**TASK DETAILS:** Output the listing below verbatim, but drop the images.

**WORKING DATA:**
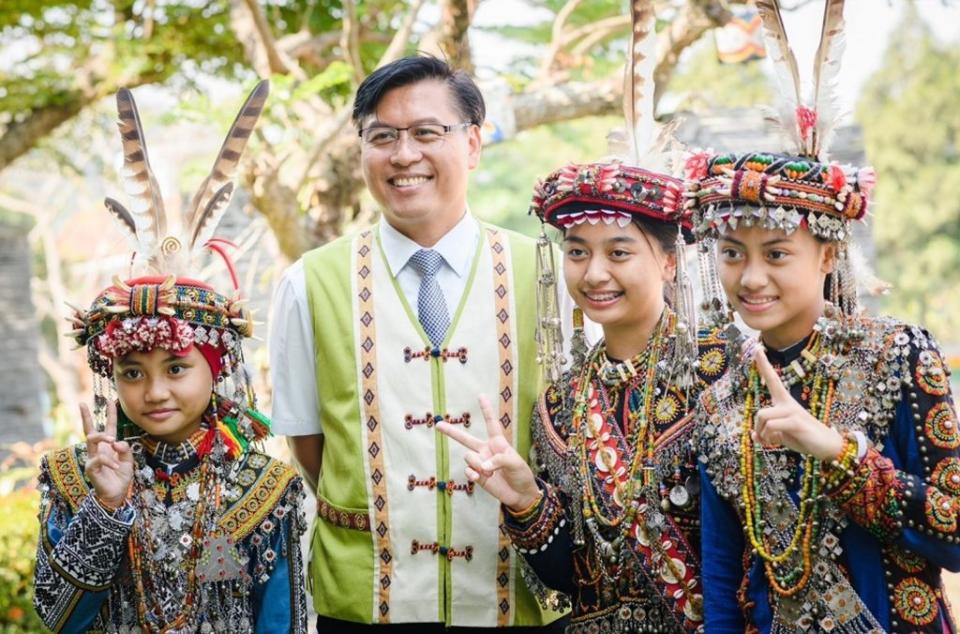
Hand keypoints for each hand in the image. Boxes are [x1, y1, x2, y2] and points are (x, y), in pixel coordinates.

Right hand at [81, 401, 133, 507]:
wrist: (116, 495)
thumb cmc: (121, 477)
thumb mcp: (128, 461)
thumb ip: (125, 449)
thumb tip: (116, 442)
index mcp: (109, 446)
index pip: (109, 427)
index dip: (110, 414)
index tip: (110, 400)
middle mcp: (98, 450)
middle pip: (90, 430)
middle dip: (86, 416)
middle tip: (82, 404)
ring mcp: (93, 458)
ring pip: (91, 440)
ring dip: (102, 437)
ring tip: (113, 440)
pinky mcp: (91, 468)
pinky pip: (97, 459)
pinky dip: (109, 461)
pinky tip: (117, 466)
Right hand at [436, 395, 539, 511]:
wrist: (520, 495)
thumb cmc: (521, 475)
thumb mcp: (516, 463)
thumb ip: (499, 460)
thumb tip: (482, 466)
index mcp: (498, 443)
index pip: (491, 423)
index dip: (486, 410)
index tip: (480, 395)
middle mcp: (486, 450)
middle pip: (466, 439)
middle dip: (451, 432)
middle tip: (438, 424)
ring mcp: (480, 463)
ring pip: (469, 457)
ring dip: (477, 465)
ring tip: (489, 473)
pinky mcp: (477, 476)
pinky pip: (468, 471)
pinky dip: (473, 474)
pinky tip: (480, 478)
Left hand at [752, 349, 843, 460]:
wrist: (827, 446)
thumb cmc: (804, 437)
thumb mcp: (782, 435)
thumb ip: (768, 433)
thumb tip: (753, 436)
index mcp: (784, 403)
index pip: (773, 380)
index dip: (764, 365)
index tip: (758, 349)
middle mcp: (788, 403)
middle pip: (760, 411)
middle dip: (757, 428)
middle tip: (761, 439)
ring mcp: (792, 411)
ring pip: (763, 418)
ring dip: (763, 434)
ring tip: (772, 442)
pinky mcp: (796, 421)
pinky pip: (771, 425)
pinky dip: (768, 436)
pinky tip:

**TASK SOLUTION:**
Hand keypoints for each hand in the image. Boxes are [x1, y1, x2, y2] and points are (x, y), in pixel coordinates.

Right hand at [81, 401, 133, 507]:
wrist: (116, 495)
thumb cmc: (121, 477)
thumb mcp: (128, 461)
thumb ip: (125, 449)
thumb tip: (116, 442)
index mcp: (109, 446)
index pip: (109, 427)
index dip: (110, 414)
index tip: (110, 400)
middle mcp: (98, 450)
middle pip: (90, 430)
middle dip: (86, 416)
middle tip: (82, 404)
ring mcp: (93, 458)
ring pip: (91, 440)
ring dip: (102, 437)
ring tip: (113, 440)
pinky mcp: (91, 468)
pinky pip: (97, 459)
pinky dip: (109, 461)
pinky tip: (117, 466)
Right hand at [436, 395, 539, 511]:
wrist: (520, 495)
thumb cmc: (521, 475)
thumb mcp: (516, 463)
thumb ip: (499, 460)
thumb tip: (482, 466)
index mcp: (498, 443)
index pip: (491, 423)
index dip: (486, 410)
index tip: (480, 395)
middle mcp: (486, 450)
middle pip: (466, 439)
middle dip: (451, 432)
middle tip: (438, 424)
ring mcp: (480, 463)
ring pip: (469, 457)
ring dip: (477, 465)
ring tip: (489, 473)
pinky mcp: (477, 476)
pinky pip: (468, 471)
pinky dip: (473, 474)
pinky tip: (480, 478)
Left hand at [752, 349, 843, 460]:
wrist: (827, 446)
thumb cmc: (804, 437)
thumb mcp: (782, 435)
thumb ip: (768, 433)
thumb tip: (753, 436)
index mcp: (784, 403)
index pip: (773, 380)
index dip: (764, 365)
index tip: (758, 349)
middle mcp: (788, 403)
middle pip: (760, 411)
middle dip: (757, 428)
middle tip: (761, 439)
ring mcp: (792, 411)
ring pip: (763, 418)
ring dip: (763, 434)
ring tip: (772, 442)
pinky mcp: (796, 421)
pinky pip: (771, 425)
pinky dip: (768, 436)
pinky tip:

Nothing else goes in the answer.